The Royal College of Ophthalmologists has issued a safety alert to its members over the use of cannulas during ophthalmic surgery. This follows a report from NHS Improvement’s national patient safety team. That study highlights a continuing trend of cases where patients have suffered damage to sight following cannula detachment during eye surgery.
Cannulas are used for a wide variety of reasons during ophthalmic surgery, for example, to administer anaesthetic, to irrigate fluid or air into the eye, or to aspirate fluid from the eye.
Usually, the cannula has to be attached to a syringe to administer or remove the fluid. When the syringe plunger is pressed or pulled out, a substantial force is created through the narrow diameter of the cannula. If the connection between the cannula and syringe comes loose, the cannula may detach and can cause considerable damage to the eye. The connection between the cannula and syringe must therefore be securely tightened. NHS Improvement’s report suggests that this is not always happening as it should and is creating an avoidable risk to patient safety.

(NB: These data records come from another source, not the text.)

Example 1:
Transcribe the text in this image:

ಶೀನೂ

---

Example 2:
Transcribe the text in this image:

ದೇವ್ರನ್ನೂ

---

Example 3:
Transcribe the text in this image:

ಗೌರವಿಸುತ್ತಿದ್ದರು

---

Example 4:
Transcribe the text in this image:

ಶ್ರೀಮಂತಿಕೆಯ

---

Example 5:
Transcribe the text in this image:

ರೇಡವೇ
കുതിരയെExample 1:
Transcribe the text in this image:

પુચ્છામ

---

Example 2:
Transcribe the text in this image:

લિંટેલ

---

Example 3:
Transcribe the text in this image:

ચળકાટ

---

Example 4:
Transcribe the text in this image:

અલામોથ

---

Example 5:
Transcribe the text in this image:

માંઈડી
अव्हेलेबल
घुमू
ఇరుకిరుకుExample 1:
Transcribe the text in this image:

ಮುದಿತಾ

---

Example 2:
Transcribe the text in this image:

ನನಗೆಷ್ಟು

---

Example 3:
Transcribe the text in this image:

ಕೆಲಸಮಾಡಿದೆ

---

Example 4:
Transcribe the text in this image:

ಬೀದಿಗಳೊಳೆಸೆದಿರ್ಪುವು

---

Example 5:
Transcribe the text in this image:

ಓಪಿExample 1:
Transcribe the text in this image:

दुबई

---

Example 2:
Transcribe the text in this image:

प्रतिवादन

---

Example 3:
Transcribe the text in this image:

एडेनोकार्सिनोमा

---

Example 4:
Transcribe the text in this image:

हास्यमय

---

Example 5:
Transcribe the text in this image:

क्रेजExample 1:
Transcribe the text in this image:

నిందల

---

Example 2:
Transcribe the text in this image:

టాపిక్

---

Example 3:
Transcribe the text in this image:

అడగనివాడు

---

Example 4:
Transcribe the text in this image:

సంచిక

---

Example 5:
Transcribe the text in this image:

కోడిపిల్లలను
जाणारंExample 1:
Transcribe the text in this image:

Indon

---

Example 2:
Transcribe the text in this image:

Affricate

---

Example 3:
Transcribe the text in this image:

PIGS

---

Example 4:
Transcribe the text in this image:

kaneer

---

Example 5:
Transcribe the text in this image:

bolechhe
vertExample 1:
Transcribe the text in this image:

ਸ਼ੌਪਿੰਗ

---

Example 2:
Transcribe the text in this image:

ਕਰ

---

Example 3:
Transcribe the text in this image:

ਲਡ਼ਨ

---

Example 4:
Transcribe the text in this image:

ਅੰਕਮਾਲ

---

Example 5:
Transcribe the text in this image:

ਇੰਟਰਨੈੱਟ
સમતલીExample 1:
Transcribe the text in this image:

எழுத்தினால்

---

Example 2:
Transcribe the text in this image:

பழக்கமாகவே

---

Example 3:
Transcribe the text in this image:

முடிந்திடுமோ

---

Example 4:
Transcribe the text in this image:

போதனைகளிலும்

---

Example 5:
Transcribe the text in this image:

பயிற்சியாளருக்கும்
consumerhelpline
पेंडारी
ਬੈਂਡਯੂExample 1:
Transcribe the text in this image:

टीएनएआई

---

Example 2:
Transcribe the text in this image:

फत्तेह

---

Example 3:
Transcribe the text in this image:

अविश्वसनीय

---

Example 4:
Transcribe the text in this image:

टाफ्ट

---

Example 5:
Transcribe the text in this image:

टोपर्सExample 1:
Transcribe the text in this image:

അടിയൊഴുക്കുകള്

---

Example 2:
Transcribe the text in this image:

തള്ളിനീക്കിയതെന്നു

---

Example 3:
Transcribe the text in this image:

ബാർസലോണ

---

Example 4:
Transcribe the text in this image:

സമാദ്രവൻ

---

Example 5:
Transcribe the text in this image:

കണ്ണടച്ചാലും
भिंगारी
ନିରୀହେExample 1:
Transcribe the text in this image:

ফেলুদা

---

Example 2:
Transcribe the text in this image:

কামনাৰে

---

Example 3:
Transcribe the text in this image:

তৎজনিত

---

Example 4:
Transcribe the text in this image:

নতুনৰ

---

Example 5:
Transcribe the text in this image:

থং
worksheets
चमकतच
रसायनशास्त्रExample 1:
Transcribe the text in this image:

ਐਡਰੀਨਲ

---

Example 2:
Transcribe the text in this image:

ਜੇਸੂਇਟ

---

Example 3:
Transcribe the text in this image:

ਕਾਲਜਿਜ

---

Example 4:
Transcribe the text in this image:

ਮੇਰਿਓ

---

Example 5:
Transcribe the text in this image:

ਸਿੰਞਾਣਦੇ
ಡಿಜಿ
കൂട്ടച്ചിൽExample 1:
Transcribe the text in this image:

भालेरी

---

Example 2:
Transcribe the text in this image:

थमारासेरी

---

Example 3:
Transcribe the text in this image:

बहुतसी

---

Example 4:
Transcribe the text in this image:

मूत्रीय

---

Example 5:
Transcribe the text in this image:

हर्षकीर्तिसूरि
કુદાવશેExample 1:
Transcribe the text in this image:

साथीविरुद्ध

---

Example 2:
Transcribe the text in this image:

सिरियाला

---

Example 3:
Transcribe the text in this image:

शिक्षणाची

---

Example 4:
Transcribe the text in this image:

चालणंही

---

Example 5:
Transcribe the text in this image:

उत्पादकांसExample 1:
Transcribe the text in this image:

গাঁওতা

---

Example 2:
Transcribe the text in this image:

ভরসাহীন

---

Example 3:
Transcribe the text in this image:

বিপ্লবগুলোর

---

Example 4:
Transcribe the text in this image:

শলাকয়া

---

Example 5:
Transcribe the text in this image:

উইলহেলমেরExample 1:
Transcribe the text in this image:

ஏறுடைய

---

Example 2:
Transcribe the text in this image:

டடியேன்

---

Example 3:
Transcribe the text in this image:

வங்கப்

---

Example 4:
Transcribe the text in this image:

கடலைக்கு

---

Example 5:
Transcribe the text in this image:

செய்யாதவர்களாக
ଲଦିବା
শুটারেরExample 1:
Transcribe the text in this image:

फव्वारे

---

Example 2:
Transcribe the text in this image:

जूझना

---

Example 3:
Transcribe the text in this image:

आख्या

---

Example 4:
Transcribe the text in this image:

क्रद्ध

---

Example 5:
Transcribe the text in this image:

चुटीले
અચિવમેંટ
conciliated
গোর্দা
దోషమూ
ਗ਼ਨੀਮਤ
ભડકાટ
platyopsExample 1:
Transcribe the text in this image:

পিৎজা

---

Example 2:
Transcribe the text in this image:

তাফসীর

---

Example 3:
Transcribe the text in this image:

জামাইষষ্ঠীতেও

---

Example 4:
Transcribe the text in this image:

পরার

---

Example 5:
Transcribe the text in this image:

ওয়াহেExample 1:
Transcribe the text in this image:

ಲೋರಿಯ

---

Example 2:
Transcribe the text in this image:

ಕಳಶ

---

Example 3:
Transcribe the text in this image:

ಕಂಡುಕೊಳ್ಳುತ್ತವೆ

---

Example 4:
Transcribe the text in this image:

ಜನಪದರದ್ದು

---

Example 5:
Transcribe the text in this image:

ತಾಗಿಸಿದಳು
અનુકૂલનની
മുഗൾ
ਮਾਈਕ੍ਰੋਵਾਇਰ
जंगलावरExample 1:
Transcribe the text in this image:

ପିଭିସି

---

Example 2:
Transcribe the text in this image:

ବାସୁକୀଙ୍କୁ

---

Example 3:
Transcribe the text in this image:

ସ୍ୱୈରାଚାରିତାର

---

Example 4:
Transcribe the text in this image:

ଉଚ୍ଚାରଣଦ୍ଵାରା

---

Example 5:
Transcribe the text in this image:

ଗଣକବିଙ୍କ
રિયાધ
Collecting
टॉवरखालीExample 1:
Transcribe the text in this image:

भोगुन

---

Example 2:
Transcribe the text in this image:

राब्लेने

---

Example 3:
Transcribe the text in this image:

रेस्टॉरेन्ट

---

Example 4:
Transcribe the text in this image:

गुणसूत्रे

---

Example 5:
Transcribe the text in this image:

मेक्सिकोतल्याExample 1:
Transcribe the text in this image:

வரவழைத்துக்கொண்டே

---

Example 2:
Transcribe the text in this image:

Andrew Clayton of Penningtons Manches’ clinical negligence team comments: “There are known risks arising from cannula use in ophthalmic operations. Surgical staff have a duty to take reasonable steps to mitigate these risks. Patients affected by cannula detachment can suffer a devastating reduction in vision, or even total loss of sight in the affected eye.
“The trend that NHS Improvement has identified and the resulting safety alert from the Royal College of Ophthalmologists make clear that cannula detachment is happening too often. We act for a number of clients who have suffered complications during ophthalmic surgery causing permanent and wide-ranging damage affecting their domestic, social and professional lives. Cannula detachment is a known and avoidable complication in many cases and surgical teams should heed the alert to follow basic safety protocols to protect patients.”